The audience at The Lexicans is primarily former military pilots and folks who worked on military aircraft but I think the article would be of interest to EIP's readership as well, if only for the engineering that's in it.


  1. Your article brings to mind a nice little aircraft museum in the middle of New York state. Wings of Eagles (formerly War Birds Museum, although some people apparently took exception to the word "war") does a lot of restoration of old aircraft and has a frequently changing exhibit of restored and replica planes, as well as some historical displays around the edges. I think it is worth a stop and a look if one is in the area. From the website, I see that they seem to be doing okay, and I am glad for that. Site: http://www.wingsofeagles.com/

    1. Thanks for that link, Anne. I've been down that way when I lived in Rochester but had no idea there was an air museum in the area.

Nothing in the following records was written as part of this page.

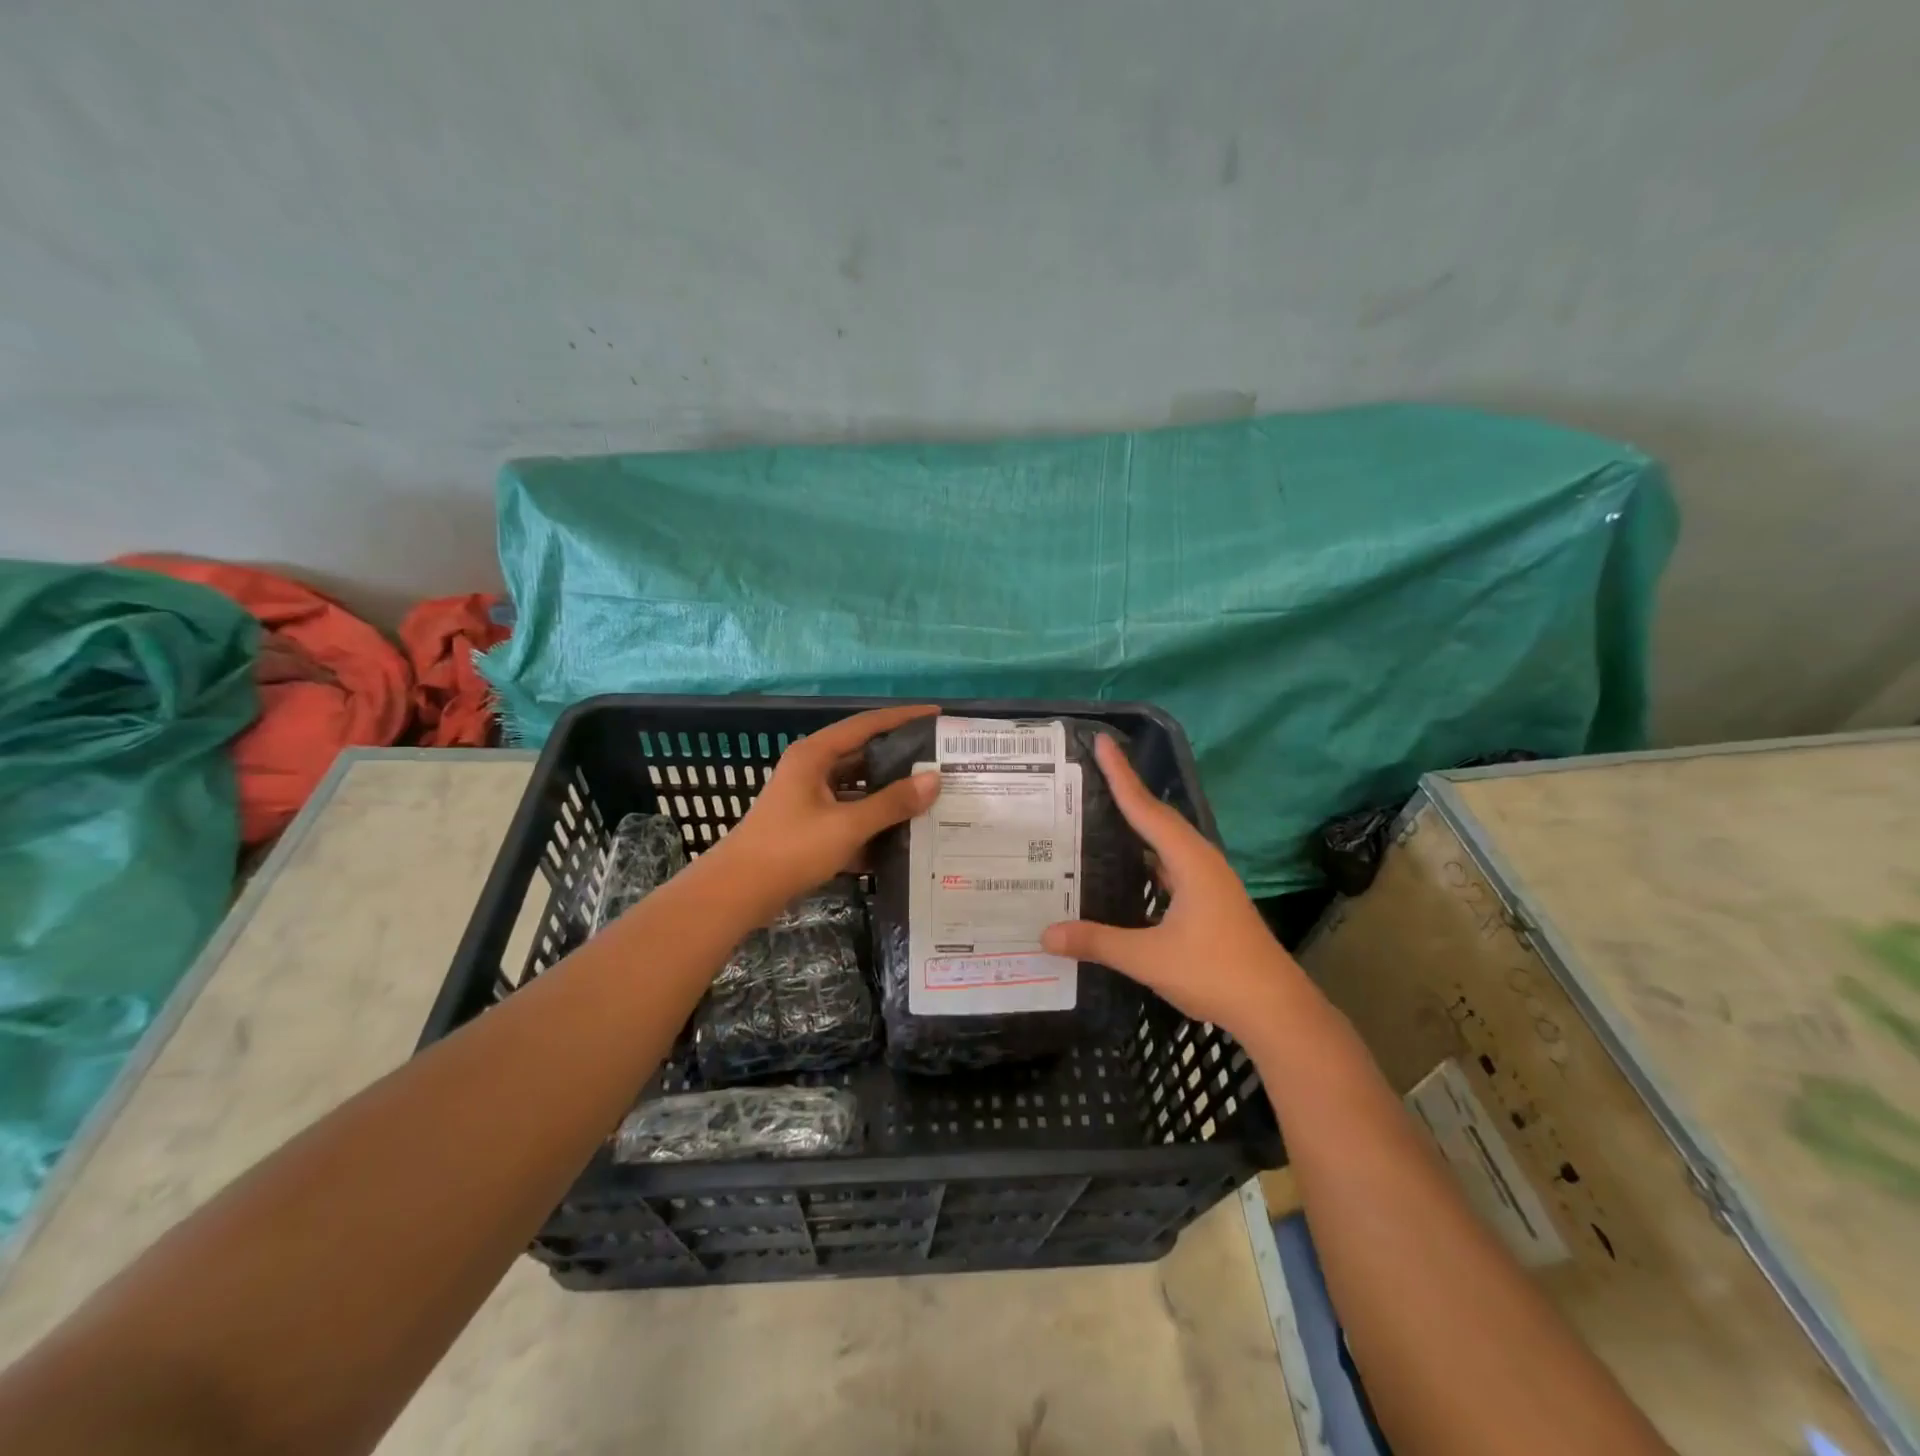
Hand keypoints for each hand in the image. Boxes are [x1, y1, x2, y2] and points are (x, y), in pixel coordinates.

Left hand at [717, 704, 942, 907]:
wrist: (739, 892)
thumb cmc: (791, 849)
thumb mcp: (847, 825)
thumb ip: (892, 803)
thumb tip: (935, 779)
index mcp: (816, 754)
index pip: (867, 724)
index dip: (903, 718)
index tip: (937, 716)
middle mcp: (812, 768)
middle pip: (864, 754)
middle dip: (902, 758)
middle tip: (942, 761)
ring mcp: (810, 797)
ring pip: (859, 786)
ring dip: (890, 792)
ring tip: (931, 796)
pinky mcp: (810, 823)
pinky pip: (850, 812)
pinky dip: (873, 819)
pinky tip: (904, 832)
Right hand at [1042, 736, 1301, 1047]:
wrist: (1275, 1009)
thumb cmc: (1215, 973)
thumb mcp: (1149, 958)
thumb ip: (1097, 942)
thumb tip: (1045, 934)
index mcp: (1190, 861)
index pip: (1146, 809)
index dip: (1121, 775)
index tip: (1103, 742)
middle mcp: (1201, 861)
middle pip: (1157, 817)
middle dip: (1126, 791)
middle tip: (1092, 771)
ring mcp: (1208, 881)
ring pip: (1166, 841)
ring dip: (1137, 823)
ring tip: (1101, 812)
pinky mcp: (1209, 900)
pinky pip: (1170, 863)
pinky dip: (1146, 855)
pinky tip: (1126, 865)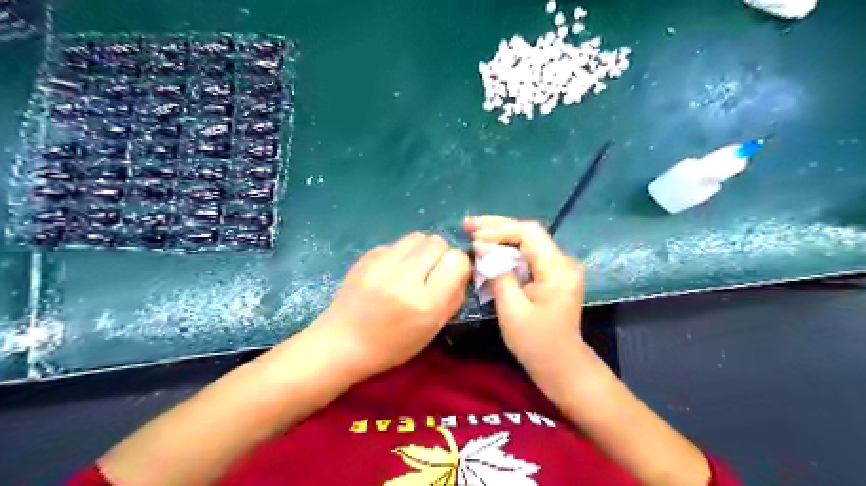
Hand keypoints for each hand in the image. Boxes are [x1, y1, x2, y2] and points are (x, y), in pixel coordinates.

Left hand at [315, 232, 470, 375]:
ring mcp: (382, 264)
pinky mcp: (366, 257)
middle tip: (432, 271)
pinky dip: (401, 253)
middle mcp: (404, 278)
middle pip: (438, 242)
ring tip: (414, 267)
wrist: (342, 342)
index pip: (456, 260)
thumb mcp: (432, 330)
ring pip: (418, 236)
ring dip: (423, 249)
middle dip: (442, 254)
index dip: (459, 265)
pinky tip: (392, 271)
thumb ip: (453, 298)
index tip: (452, 275)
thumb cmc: (392, 345)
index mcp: (425, 303)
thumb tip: (461, 271)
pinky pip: (396, 243)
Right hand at [464, 216, 585, 375]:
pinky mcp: (552, 275)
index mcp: (557, 269)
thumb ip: (497, 273)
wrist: (561, 365)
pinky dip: (507, 250)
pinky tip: (489, 249)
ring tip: (473, 233)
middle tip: (468, 224)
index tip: (474, 236)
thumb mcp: (511, 309)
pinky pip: (528, 255)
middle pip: (529, 233)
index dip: (499, 230)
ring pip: (527, 242)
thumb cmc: (535, 342)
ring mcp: (558, 267)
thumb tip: (481, 246)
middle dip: (497, 227)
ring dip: (500, 236)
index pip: (529, 234)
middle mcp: (562, 261)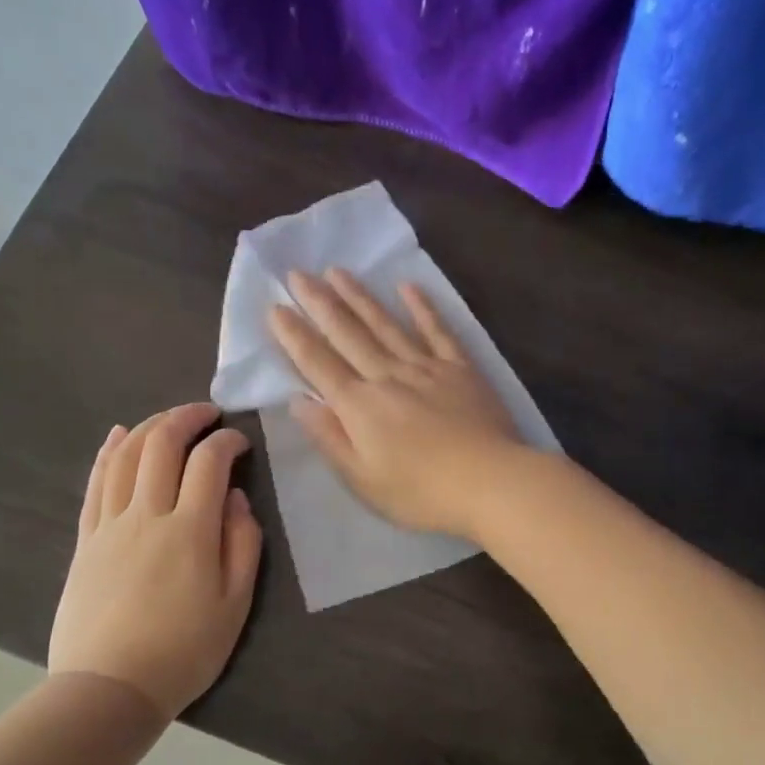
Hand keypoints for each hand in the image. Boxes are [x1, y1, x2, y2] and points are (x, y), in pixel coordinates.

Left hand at [48, 402, 262, 717]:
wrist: (109, 688)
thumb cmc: (184, 651)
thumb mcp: (235, 604)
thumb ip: (243, 544)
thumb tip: (236, 498)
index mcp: (190, 531)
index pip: (209, 463)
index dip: (227, 441)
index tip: (241, 442)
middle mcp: (147, 515)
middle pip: (161, 445)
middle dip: (186, 418)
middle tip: (207, 413)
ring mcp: (109, 525)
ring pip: (126, 456)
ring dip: (149, 426)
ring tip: (170, 419)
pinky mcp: (86, 540)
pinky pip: (96, 483)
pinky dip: (109, 452)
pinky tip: (118, 436)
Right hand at [267, 268, 525, 538]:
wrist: (490, 482)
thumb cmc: (421, 492)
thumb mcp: (363, 479)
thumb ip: (330, 437)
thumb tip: (298, 401)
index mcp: (359, 406)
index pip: (318, 363)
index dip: (294, 336)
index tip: (275, 307)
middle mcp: (388, 376)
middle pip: (348, 334)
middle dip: (319, 303)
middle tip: (297, 273)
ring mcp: (426, 367)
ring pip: (386, 324)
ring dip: (360, 297)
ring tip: (338, 271)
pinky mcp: (461, 368)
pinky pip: (438, 331)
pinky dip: (422, 307)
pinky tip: (408, 286)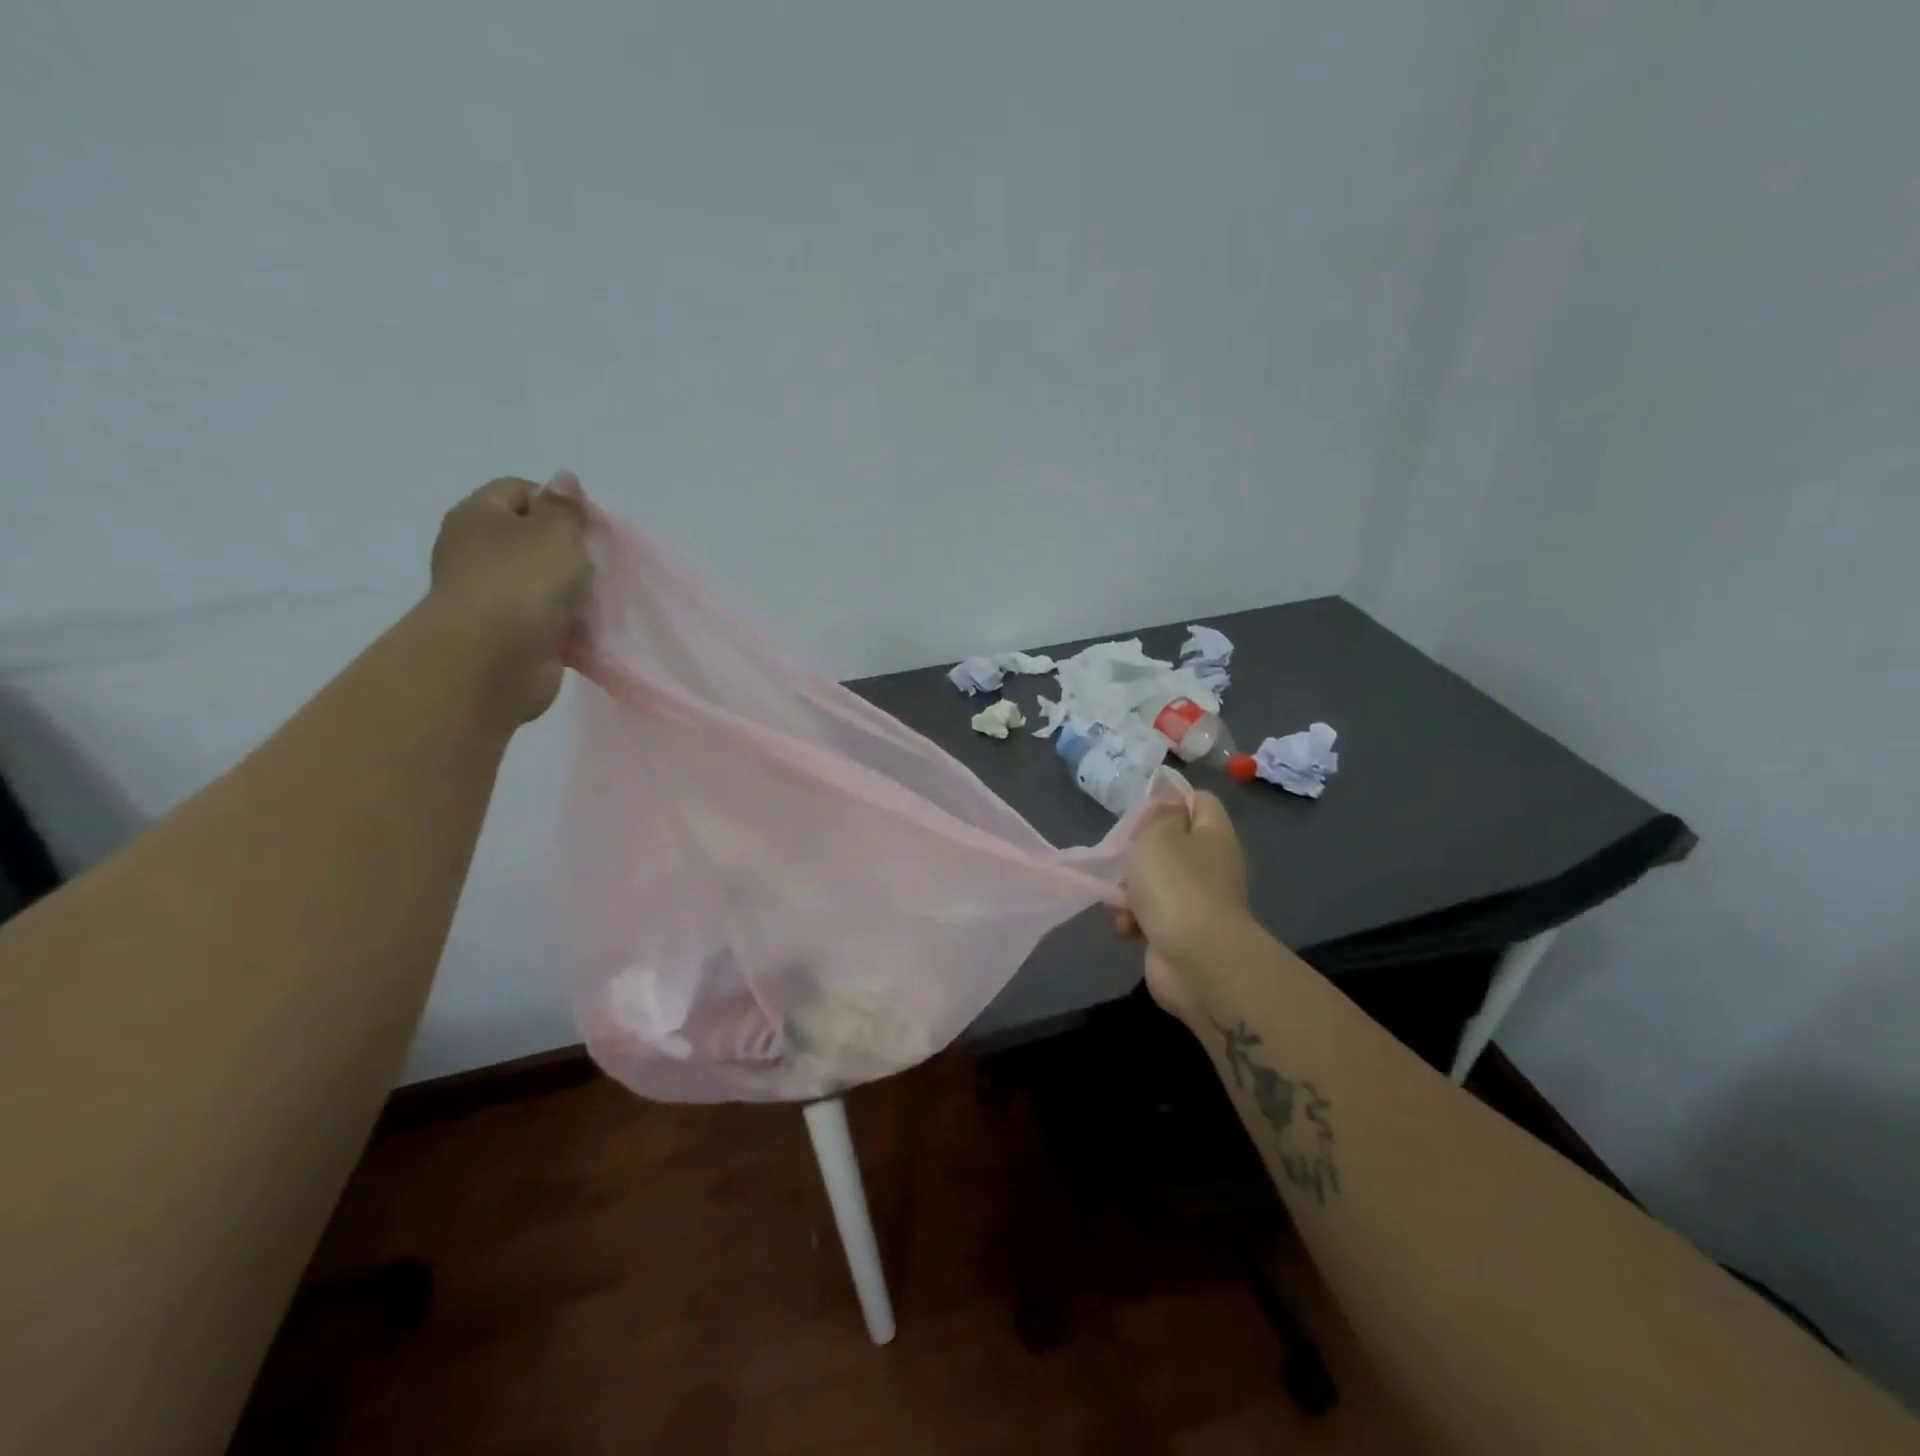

  2. I got involved in this a bit, when I apprenticed as a welder. We had several weeks of aluminum welding, where the best of us were allowed to work on some aircraft parts. I didn't realize so much aluminum was used in those days, for some reason I thought of it as a post-war thing. There we were, forming metal parts out of sheet aluminum, then making bigger parts by welding all the smaller parts together. The jigs were all made out of wood, and were so valuable, that if you screwed them up, you might as well find another career. Bottom-line, it's a multi-million dollar rich mans hobby. It's not really a restoration. Most of the parts start from aluminum sheets imported from China, because 99% the US aluminum plants are closed. Still though, I love welding aluminum. Gas welding, not TIG.

    1. Yeah, you GOTTA have the Big Bucks to own any sort of vintage aircraft... or Hell, any airplane, in general.